**Job item:** Copy word for word the lines from the start of the records through the line that contains "हण कर लिया है।", both included.

::::

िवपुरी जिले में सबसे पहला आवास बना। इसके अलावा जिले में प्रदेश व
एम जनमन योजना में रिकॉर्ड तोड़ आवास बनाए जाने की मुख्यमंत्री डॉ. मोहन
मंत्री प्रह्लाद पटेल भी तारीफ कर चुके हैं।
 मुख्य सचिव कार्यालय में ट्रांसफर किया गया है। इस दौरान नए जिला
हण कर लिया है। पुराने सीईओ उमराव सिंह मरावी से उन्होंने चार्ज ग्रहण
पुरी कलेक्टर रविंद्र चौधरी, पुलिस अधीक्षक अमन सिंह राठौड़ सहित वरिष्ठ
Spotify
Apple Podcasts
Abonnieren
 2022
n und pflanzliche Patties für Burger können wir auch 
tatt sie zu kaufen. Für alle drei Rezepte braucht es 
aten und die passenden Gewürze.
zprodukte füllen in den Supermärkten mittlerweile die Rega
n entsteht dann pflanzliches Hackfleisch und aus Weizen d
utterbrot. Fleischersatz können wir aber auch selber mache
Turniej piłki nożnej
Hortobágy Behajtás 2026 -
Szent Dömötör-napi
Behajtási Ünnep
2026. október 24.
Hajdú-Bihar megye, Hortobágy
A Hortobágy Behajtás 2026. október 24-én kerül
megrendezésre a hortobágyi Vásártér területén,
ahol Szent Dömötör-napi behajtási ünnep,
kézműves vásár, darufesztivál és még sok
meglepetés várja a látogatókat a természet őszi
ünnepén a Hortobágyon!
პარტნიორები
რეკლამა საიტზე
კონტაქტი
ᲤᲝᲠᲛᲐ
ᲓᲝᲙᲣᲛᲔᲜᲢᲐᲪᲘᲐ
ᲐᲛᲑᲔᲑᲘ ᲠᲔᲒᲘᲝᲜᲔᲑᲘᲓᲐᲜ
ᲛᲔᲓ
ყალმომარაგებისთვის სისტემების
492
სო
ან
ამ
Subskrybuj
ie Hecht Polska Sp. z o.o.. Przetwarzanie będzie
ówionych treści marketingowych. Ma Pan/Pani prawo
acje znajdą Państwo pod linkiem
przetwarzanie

::::

**Output:**
िवपुरी जिले में सबसे पहला आवास बना। इसके अलावा जिले में प्रदेश व
एम जनमन योजना में रिकॉर्ड तोड़ आवास बनाए जाने की मुख्यमंत्री डॉ. मोहन
मंत्री प्रह्लाद पटेल भी तारीफ कर चुके हैं।
 मुख्य सचिव कार्यालय में ट्रांसफर किया गया है। इस दौरान नए जिला
हण कर लिया है। पुराने सीईओ उमराव सिंह मरावी से उन्होंने चार्ज ग्रहण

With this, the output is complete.